What is being asked – Once you find the line below that contains "thumb tip: (253, 207)", write it out along with every later line exactly as given, stopping only when the records end. Omit the pictures.

Exercise data –
+++

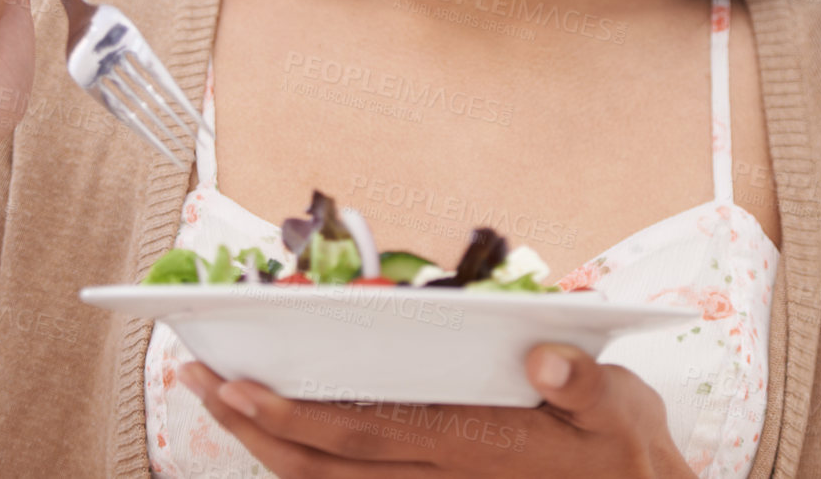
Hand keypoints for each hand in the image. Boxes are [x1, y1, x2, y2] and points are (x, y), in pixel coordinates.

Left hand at [180, 343, 694, 477]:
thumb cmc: (623, 452)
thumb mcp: (622, 411)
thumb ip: (585, 382)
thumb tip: (544, 354)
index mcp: (473, 451)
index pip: (365, 434)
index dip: (295, 415)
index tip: (239, 384)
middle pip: (324, 465)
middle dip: (254, 425)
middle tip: (197, 377)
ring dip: (265, 445)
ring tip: (218, 398)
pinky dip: (303, 465)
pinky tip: (275, 436)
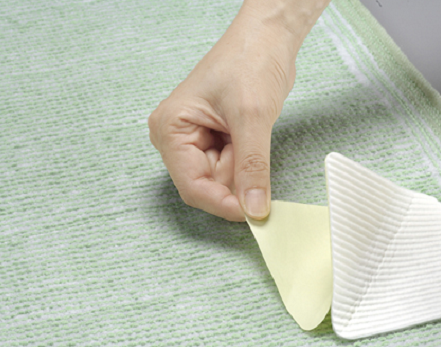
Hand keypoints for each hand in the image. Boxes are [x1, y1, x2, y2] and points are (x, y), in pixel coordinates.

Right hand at [148, 1, 328, 220]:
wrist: (268, 37)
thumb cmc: (249, 60)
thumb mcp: (252, 118)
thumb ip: (252, 167)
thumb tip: (253, 207)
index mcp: (171, 129)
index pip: (192, 185)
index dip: (221, 203)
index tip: (251, 214)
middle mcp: (179, 137)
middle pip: (207, 185)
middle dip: (236, 188)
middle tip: (264, 184)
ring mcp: (200, 139)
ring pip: (224, 180)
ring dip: (246, 176)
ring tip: (259, 144)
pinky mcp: (220, 139)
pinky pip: (235, 168)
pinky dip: (250, 169)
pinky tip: (259, 149)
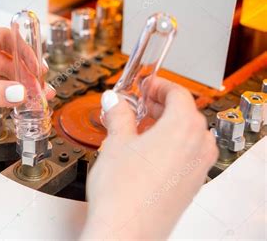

+++

Exercise answer –
thumb tip: (253, 207)
index mcp: (171, 129)
index pip: (192, 185)
index dip: (221, 203)
index tip: (251, 214)
middle mcp: (179, 137)
middle pip: (207, 185)
middle dip: (236, 188)
middle tip: (264, 184)
ring mcp: (200, 139)
ring pip: (224, 180)
ring dip: (246, 176)
ring tip: (259, 144)
pinky mcp: (220, 139)
pinky pip: (235, 168)
pinky dip: (250, 169)
pinky tip: (259, 149)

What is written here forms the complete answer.